Having considered the moving, opposition and reply papers, the Court finds that these actions should not be consolidated.  The Court finds that it does not have authority to consolidate the arbitration action as it is not pending before the Court, and Shenon Construction fails to show that the Court has jurisdiction over the arbitration proceeding.  The Court also agrees with Hyman’s assertion that CCP § 1281.2(c) does not apply because that statute states that upon petition, a court will order parties to arbitrate unless “[a] party to the arbitration agreement is also a party to a pending court action or special proceeding with a third party, arising out of the same transaction or series of related transactions and there is a possibility of conflicting rulings on a common issue of law or fact.
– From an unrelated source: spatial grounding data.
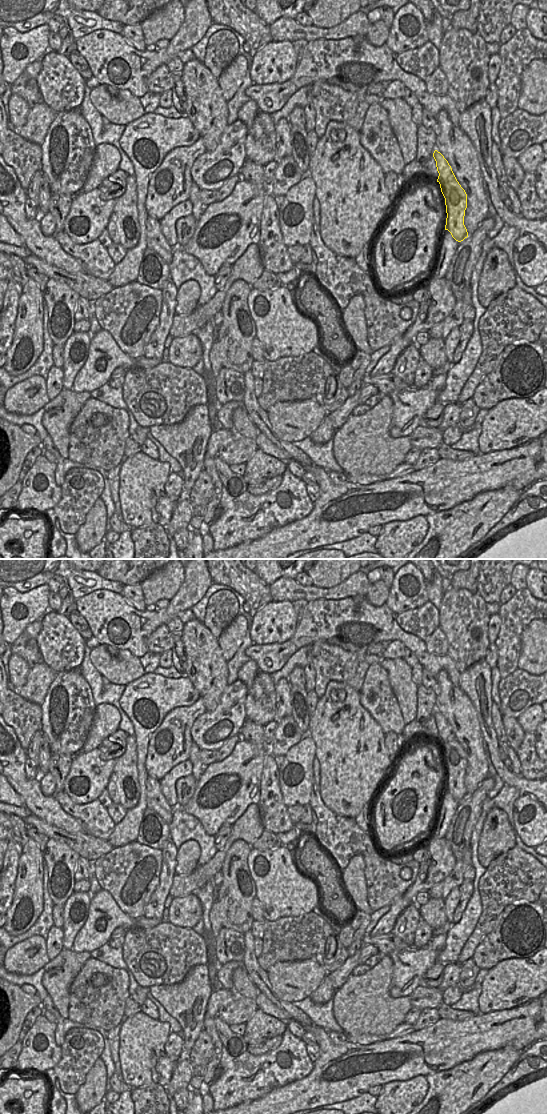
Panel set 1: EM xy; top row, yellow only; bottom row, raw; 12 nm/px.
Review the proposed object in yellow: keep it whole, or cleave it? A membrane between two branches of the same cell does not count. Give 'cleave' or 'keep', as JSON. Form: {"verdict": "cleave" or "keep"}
{"verdict": "cleave"}

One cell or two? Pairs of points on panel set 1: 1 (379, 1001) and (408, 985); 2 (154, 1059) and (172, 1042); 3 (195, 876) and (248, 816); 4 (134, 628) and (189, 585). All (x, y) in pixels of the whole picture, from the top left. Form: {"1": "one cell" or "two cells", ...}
{"1": "two cells", "2": "two cells", "3": "one cell", "4": "one cell"}

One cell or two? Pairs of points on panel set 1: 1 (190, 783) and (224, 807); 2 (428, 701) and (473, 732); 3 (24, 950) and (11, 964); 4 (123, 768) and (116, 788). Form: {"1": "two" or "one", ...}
{"1": "two", "2": "two", "3": "one", "4": "one"}

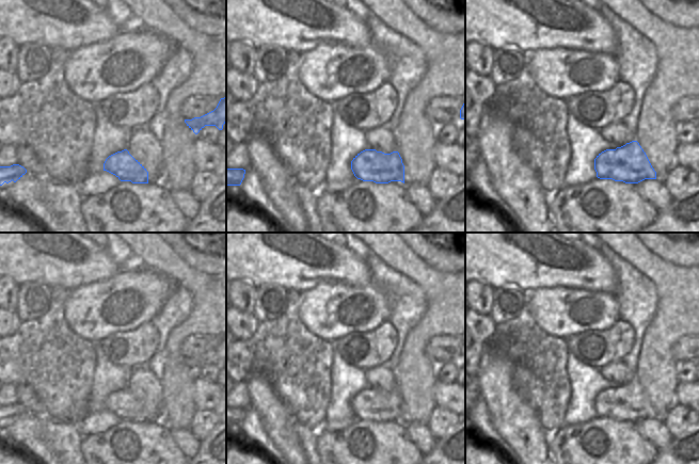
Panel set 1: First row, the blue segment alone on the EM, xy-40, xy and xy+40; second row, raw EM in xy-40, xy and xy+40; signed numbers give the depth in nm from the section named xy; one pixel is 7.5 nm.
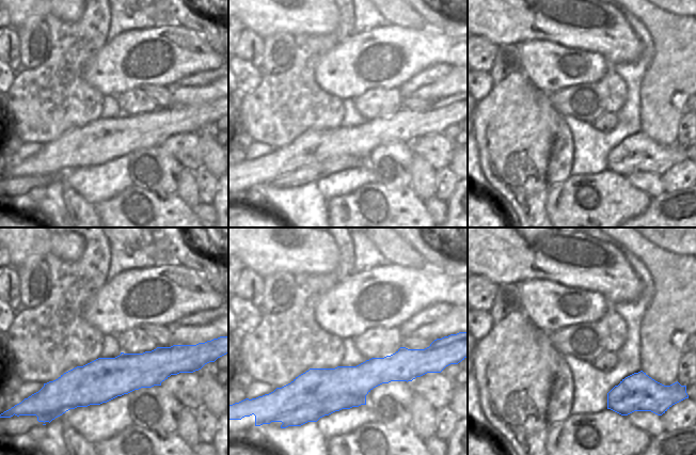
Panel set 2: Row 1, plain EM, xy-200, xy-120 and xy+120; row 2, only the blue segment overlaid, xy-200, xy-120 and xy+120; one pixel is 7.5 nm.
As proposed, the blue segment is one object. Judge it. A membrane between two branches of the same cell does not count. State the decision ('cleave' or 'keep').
cleave

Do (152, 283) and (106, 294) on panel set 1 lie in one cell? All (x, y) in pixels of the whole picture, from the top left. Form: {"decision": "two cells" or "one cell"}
{"decision": "one cell"}

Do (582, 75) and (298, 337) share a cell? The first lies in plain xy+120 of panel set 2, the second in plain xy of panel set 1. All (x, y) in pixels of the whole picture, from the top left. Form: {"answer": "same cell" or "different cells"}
{"answer": "different cells"}

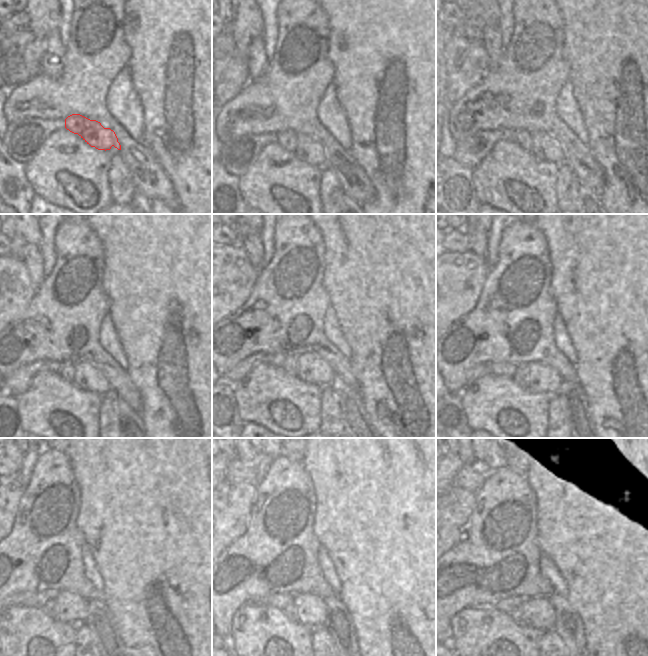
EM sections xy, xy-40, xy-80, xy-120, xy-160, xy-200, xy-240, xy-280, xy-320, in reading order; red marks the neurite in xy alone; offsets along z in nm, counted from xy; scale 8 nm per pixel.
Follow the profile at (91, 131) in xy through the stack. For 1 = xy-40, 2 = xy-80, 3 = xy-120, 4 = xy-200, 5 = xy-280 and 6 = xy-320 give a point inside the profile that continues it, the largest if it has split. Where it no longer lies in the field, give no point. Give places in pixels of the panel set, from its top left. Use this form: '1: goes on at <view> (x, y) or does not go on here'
1: goes on at xy-40 (313, 150)
2: goes on at xy-80 (543, 147)
3: goes on at xy-120 (87, 374)
4: goes on at xy-200 (536, 377)
5: goes on at xy-280 (311, 610)
6: goes on at xy-320 (537, 612)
For purposes of this section, a pending court action or special proceeding includes an action or proceeding initiated by the party refusing to arbitrate after the petition to compel arbitration has been filed, but on or before the date of the hearing on the petition.”  (emphasis added.)  At the time of the petition to arbitrate in the 23STCP03185 case, the instant action was not pending.  The Court finds the Bos Material Handling, Inc. v. Crown Controls Corp. (1982) 137 Cal.App.3d 99, case to be helpful in providing guidance as to considering claims following the hearing on petition to arbitration.  In Bos Material Handling, the plaintiff sought to include certain third parties not bound by the contract’s arbitration clause after the court heard the petition to arbitrate and argued that the presence of claims against these parties negated the arbitration under section 1281.2.  (Id. at 112.)  The appellate court found that arbitration could not be denied by the “mere inclusion of unnamed third-party ‘does’” and that “a pending court action … as defined under section 1281.2, subdivision (c), does not include an action or proceeding initiated by the party refusing to arbitrate after the date of the hearing on the petition.”  (Id.) 

 

The Court recognizes that there are both the instant action and the arbitration proceeding have common issues of law and involve conflicts arising out of the same transaction or occurrence which involves the same parties.  The Court finds that there may be a possibility of conflicting rulings.  Thus, given the pending status of arbitration in the related case, the Court finds that staying the instant action pending the outcome of the arbitration proceeding in the related case is the most equitable result.  The Court notes it has authority to do this pursuant to CCP § 1281.2(d), which states: “If the court determines that a party to the arbitration is also a party to litigation in a pending court action or special proceeding with a third party as set forth under subdivision (c), the court … (3) may order arbitration among the parties who have agreed to arbitration and stay the pending court action or special proceeding pending the outcome of the arbitration proceeding.”  (Code Civ. Proc., § 1281.2.)

 

The Court therefore DENIES the Consolidation Motion.

 

The Court STAYS the instant action pending the outcome of the arbitration proceeding in the related case 23STCP03185 and sets a Status Conference on October 10, 2024 at 8:30 a.m. with a joint status report due to be filed at least seven court days before that date.

 

Plaintiff is ordered to give notice of this ruling.

 

Parties who intend to submit on this tentative must send an email to the Court at SMC_DEPT56@lacourt.org as directed by the instructions provided on the court website at www.lacourt.org.  If the department does not receive an email and there are no appearances at the hearing, the motion will be placed off calendar.